Master Piece
With the renovation and expansion finally complete, the Cleveland Institute of Art opens its doors to a united campus.
At the Cleveland institute of art's new home, showing off works is just as important as the artists making them. A marriage of the 1915-built McCullough building and slick new George Gund building, the Uptown complex creates a $75 million embodiment of CIA's mission to empower future artists by immersing them in nearly 133 years of history. "What I want to do is surround the students with the legacy of excellence that they're a part of," says president Grafton J. Nunes. Before the freshly united campus opens to the public with a faculty art exhibit Aug. 28, we take a tour.
Atrium: The beautiful, 64-foot-tall Jack, Joseph and Morton Mandel Atrium connects the 168,000-square-foot McCullough building with the 80,000-square-foot George Gund building, unifying the campus.
high-tech displays: Student works are shown on a massive 35-by-50-foot screen, made of rows of LEDs in mesh, on the building's exterior and on TVs throughout the atrium. "It's contemporary art," says CIA president Grafton J. Nunes. "Our students aren't just pencil, paper, canvas, paint."
Library: Now a haven for quiet study, the renovated library has an extensive online index of contemporary art. But in the early 1900s, the McCullough building was used as a Ford Model T assembly plant. "[The library] was the Model T showroom," says Nunes.

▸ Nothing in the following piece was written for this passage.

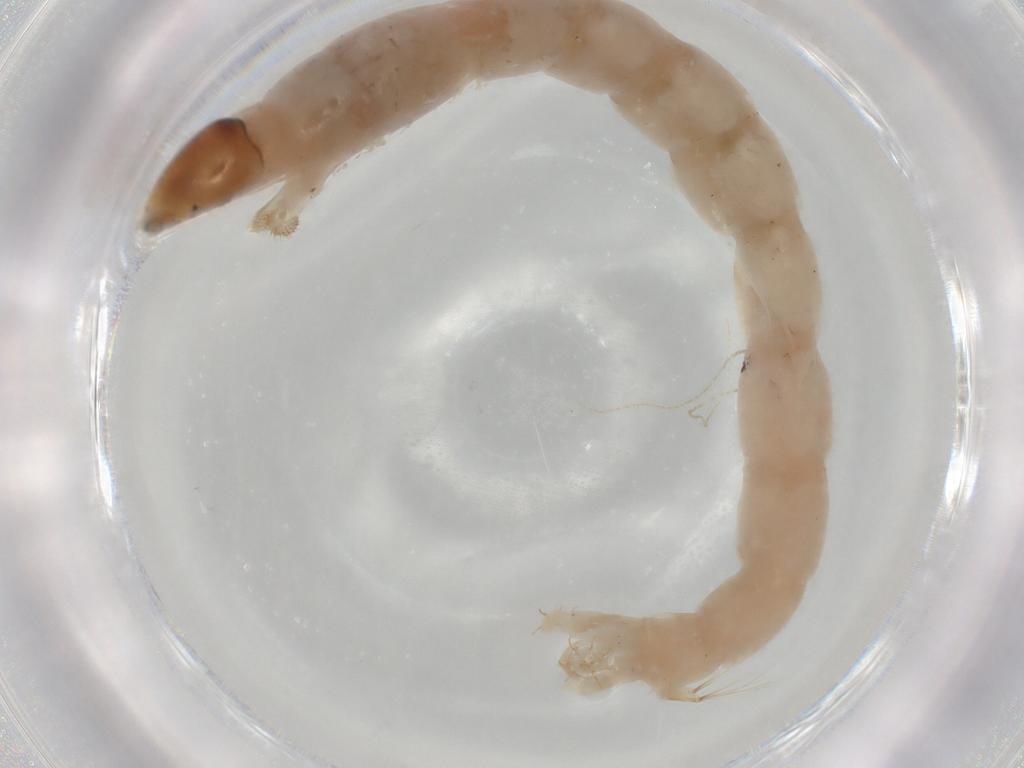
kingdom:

sculpture: In front of the building, Freedom, a swooping bronze sculpture by Gordon Gund, CEO of Gund Investment Corp., welcomes visitors. The artist and former owner of the Cleveland Cavaliers created the work despite losing his sight to a degenerative retinal disease at age 30.
The Cinematheque, a CIA favorite for sophisticated film, has a new home in the Peter B. Lewis Theater complete with 300 plush seats. We talked with John Ewing, who co-founded Cinematheque in 1985, about the transition.

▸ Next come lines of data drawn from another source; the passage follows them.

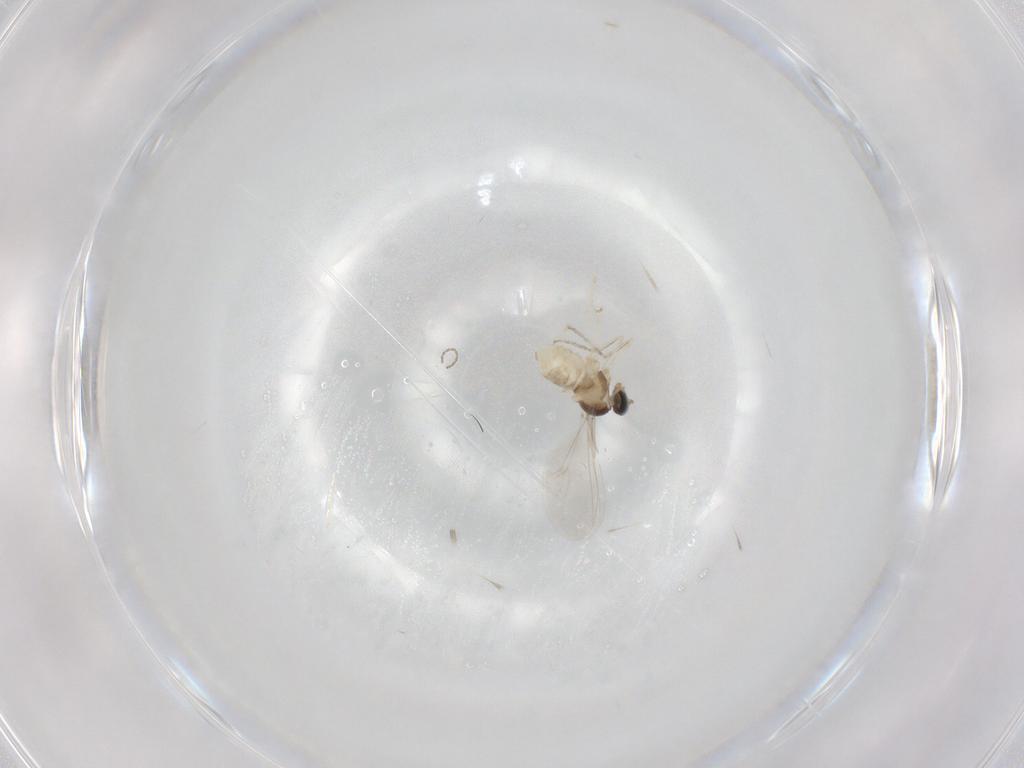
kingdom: Animalia
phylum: Arthropoda
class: Insecta
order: Diptera
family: Cecidomyiidae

A lot of us, including me, are a little bit melancholy about losing the old auditorium, which has charm and character. My first gesture was to kind of clench my heart.
I think people will be happy [in the new space]. Every seat is a good seat, because it's so large and the sight lines are so good. Moviegoing should be a more immersive experience in the new theater than it was in the old one.
People are enamored with the technology, but we're still going to be showing a lot of black-and-white films in mono. We didn't want to lose the 35 mm capability. We'll just be able to project everything better.
I would love to save the [old] auditorium exit doors and a couple of the seats. If we had a space, I would make a little display to remember our history. There are actually a few crazy people who would like to buy some of the seats. — as told to Sheehan Hannan
With curved walls, a polished concrete floor and theatrical lighting, CIA's new 3,500-square-foot Reinberger Gallery is an elegant upgrade from the East Boulevard space. Here are three highlights.
Student gallery: Facing Euclid Avenue, the gallery shows works created, curated, booked and organized by students. "It's really important that [the gallery] be not at the back of the building but right at the front," says Nunes.
Black box: The gallery is equipped with a black box space and an ultra-high-definition screen to show experimental films and multimedia projects.
sound System: In the gallery's ceiling, a dedicated speaker system allows curators to build 360-degree atmospheric sound environments. "It opens up the avenue for experimental sound," says Bruce Checefsky, director of the Reinberger Gallery.